Step-by-step: set up your DocketMath run
- Open DocketMath wage backpay:
- Go to: /tools/wage-backpay
- Enter your unpaid wage window
- Choose the earliest date you want included in the test window.
- Choose the latest date you want included in the test window.
- If you’re testing SOL alignment, treat the end date as your modeling cutoff.
- **Apply the SOL window logic (snapshot default)
- This snapshot uses 0.5 years as the general/default SOL period.
- Practically, that means the counted portion of your wage window is intended to be limited to roughly 6 months, depending on how date math/pay-period boundaries are handled by the calculator.
- Enter compensation inputs
- Hourly or salary amount
- Hours/pay schedule (as DocketMath expects)
- Any overtime/extra earnings inputs you plan to include
- Review outputs
- Confirm the effective counted start/end used in the calculation
- Check how many pay periods are included
- Record the total backpay estimate
Input/output sensitivity (what changes the output most)
While you run scenarios, here’s what typically moves the number in a wage-backpay model:
| Change you make in DocketMath | Likely impact on backpay output |
|---|---|
| Start date earlier (outside SOL window) | Usually no change if SOL caps what’s counted |
| End date later (within SOL window) | Usually increases backpay due to more counted pay periods |
| Higher hourly rate / weekly hours | Proportionally increases backpay (before offsets, if any) |
| Include more overtime/extra earnings | Can materially increase totals if those amounts fall inside the counted window |
| Toggle SOL on vs.

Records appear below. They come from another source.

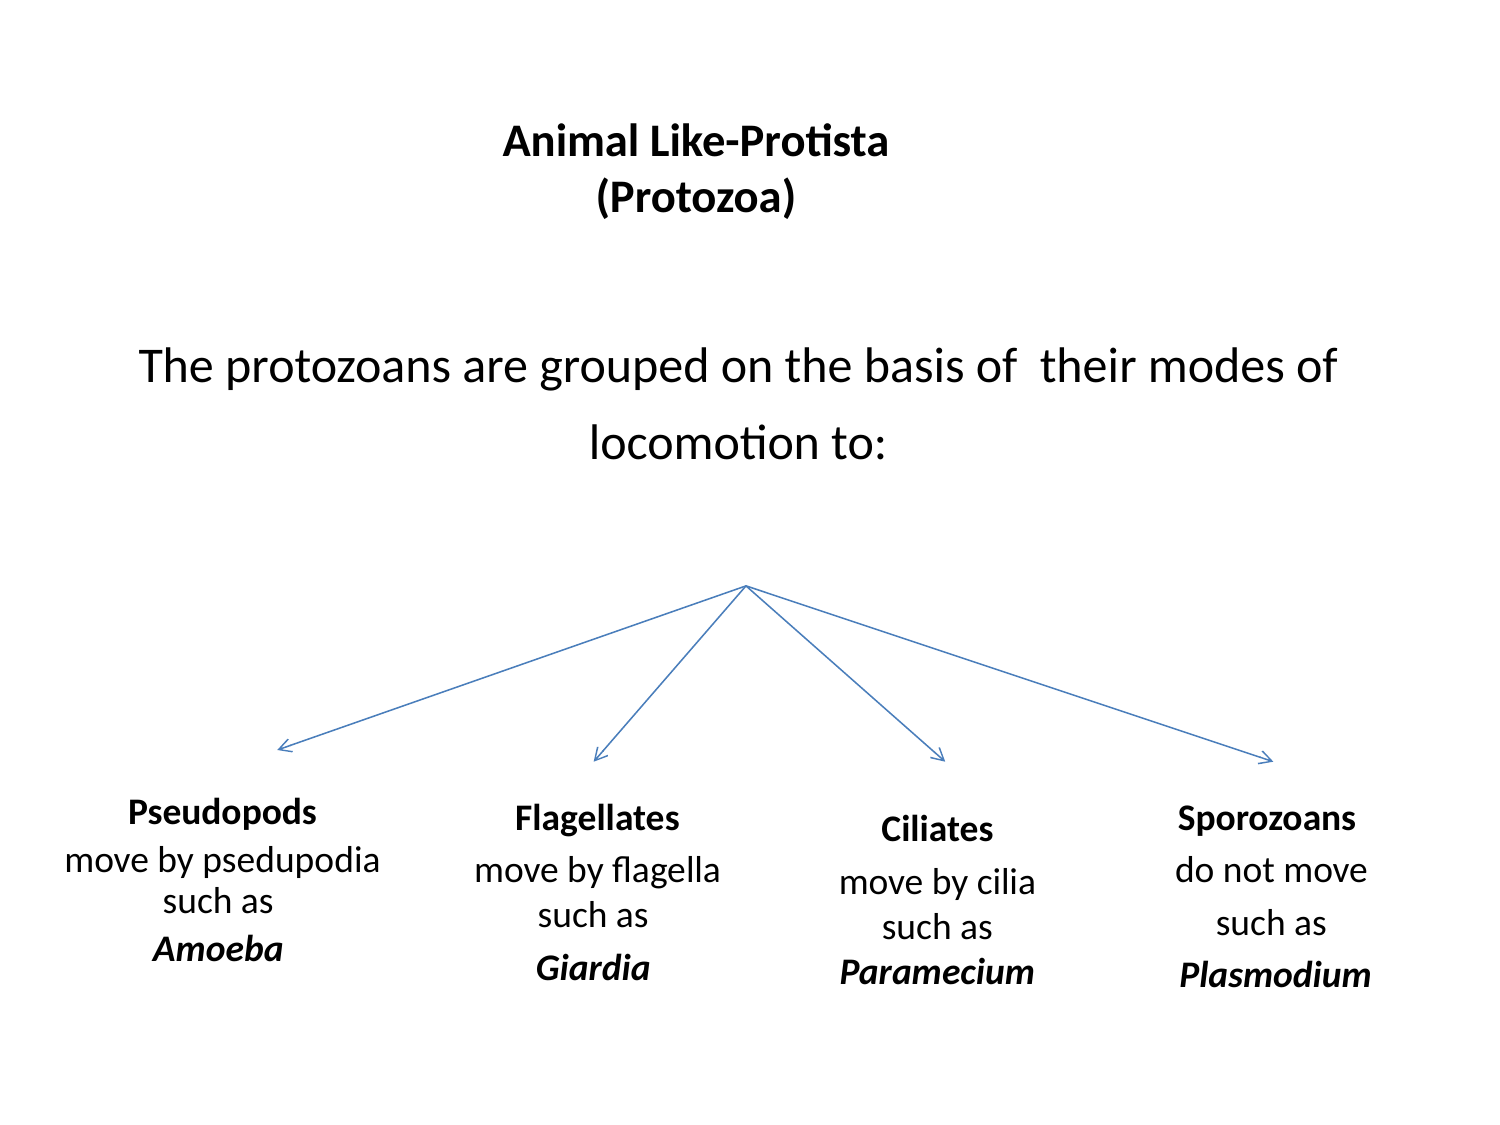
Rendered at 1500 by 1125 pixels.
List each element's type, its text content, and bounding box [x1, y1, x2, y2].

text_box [581, 597, 752, 751]
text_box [921, 409, 1098, 938]
text_box Animal Like-Protista (Protozoa) [58, 46, 1334, 288]
text_box The protozoans are grouped on the basis of their modes of locomotion to: [35, 306, 1442, 478]
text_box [34, 784, 1442, 1008]
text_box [429, 433, 594, 903]
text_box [757, 573, 934, 774]
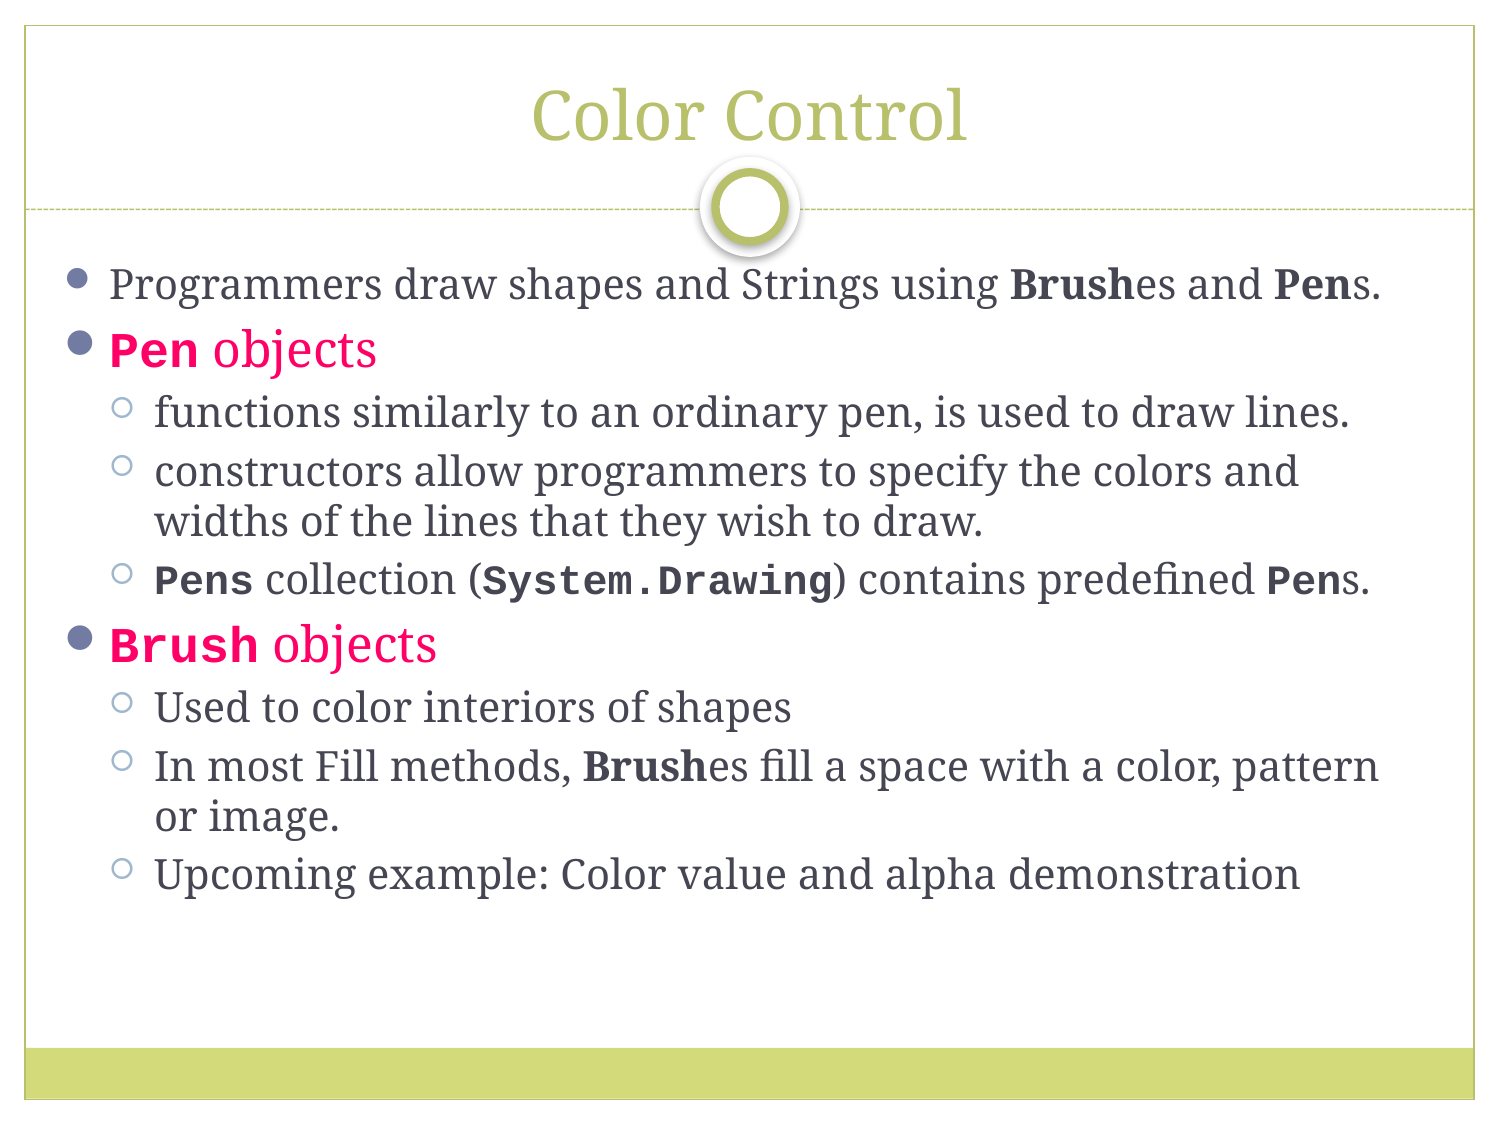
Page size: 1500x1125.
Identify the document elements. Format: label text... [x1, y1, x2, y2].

title Color Control [49, 37, 1450, 162]
list Programmers draw shapes and Strings using Brushes and Pens. Pen objects functions similarly to an ordinary pen, is used to draw lines. constructors allow programmers to specify the colors and widths of the lines that they wish to draw. Pens collection (System.Drawing) contains predefined Pens. Brush objects Used to color interiors of shapes In most Fill methods, Brushes fill a space with a color, pattern or image. Upcoming example: Color value and alpha demonstration [49, 250, 1445, 1001]
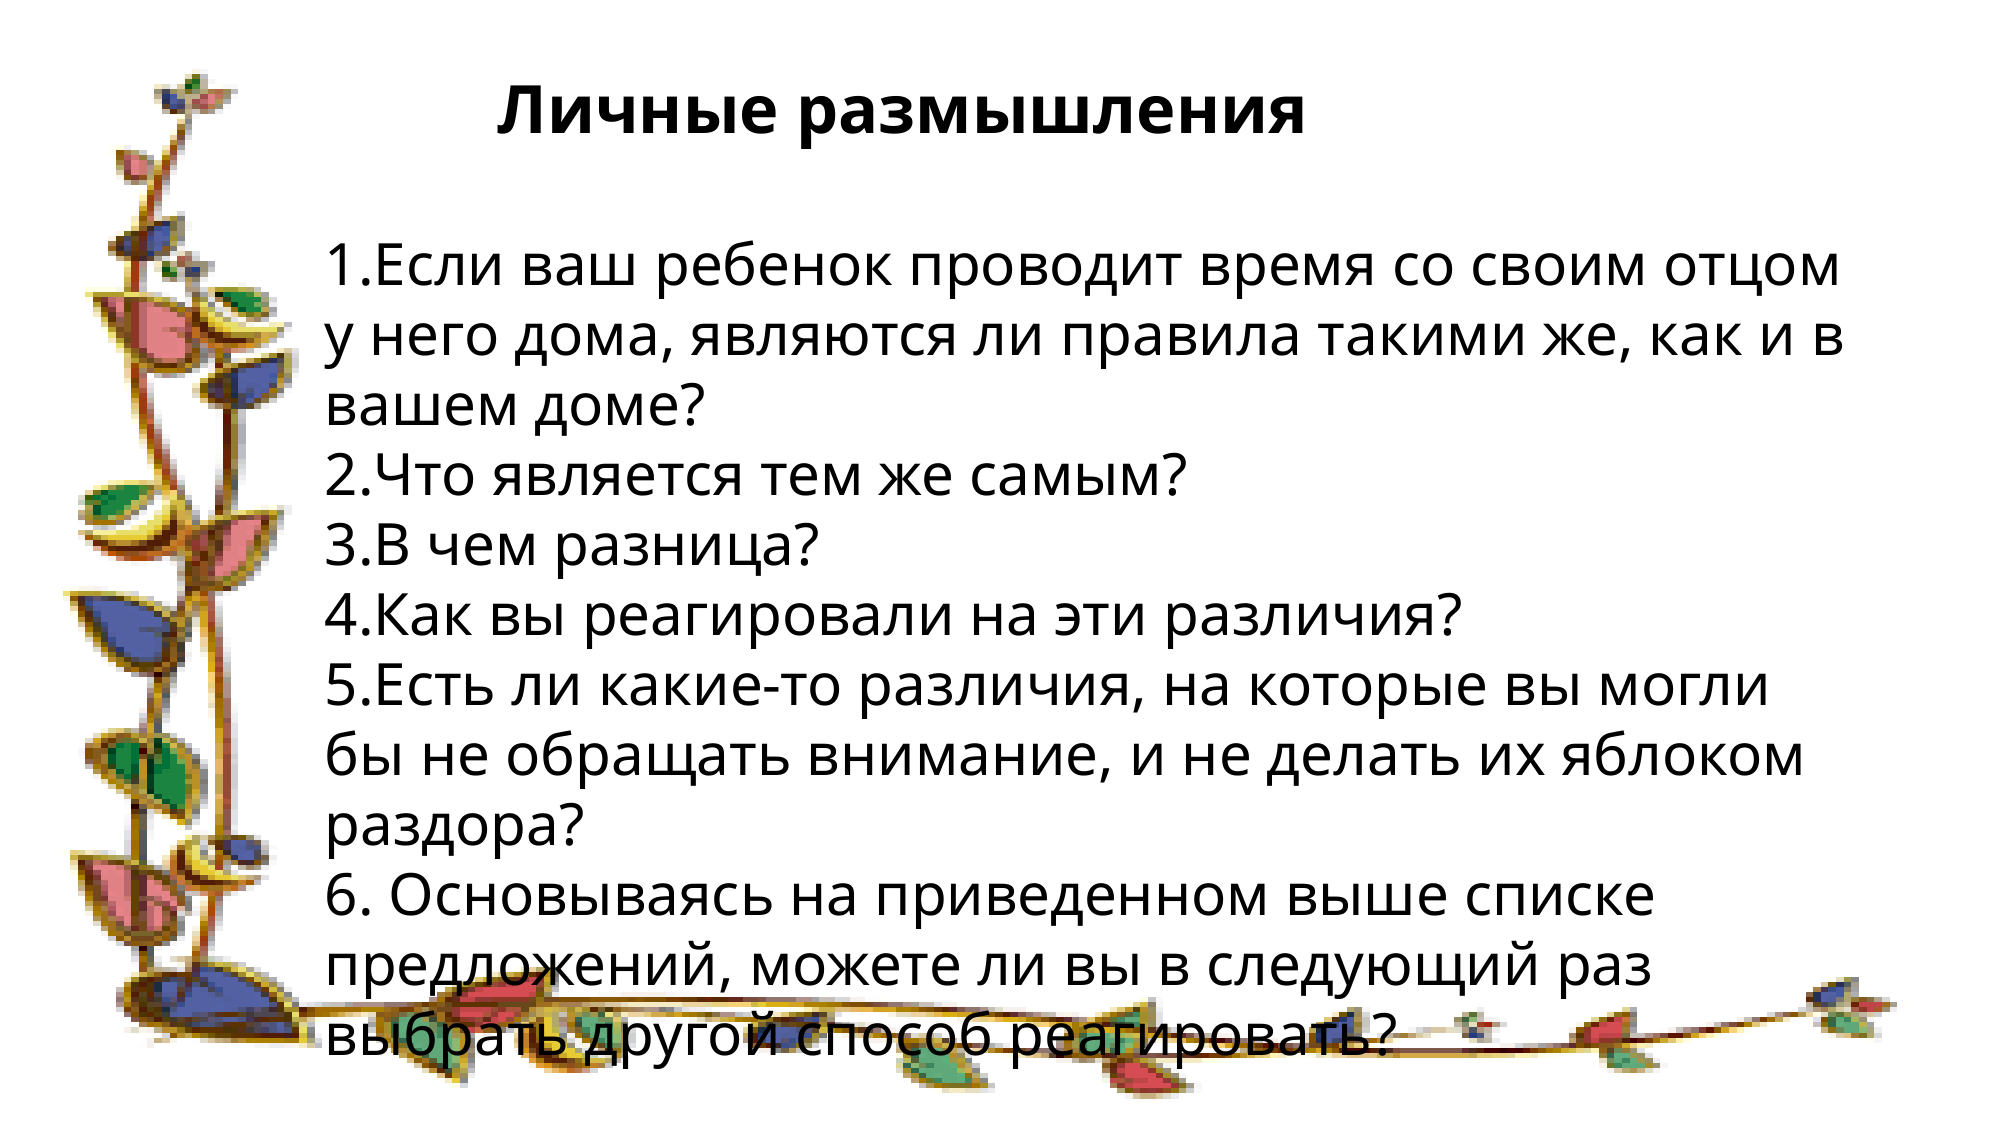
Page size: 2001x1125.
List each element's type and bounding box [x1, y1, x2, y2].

SOL off | Often the largest swing, because the included time window changes |
Common modeling pitfalls with SOL windows
- Pitfall: If your modeled period spans more than ~0.5 years and you still count the full range, your estimate may reflect periods outside the limitations window used in this snapshot’s default approach.
If your factual timeline spans longer than the general/default window, consider running:
- Scenario A (context): full wage range (no SOL limitation), and
- Scenario B (alignment): SOL-limited wage range to match this snapshot’s default period.
Gentle compliance reminder
This snapshot and the calculator are modeling aids, not legal advice. If you’re preparing something for an actual filing or claim, confirm the correct SOL rule for your specific cause of action and facts before relying on any modeled timeframe.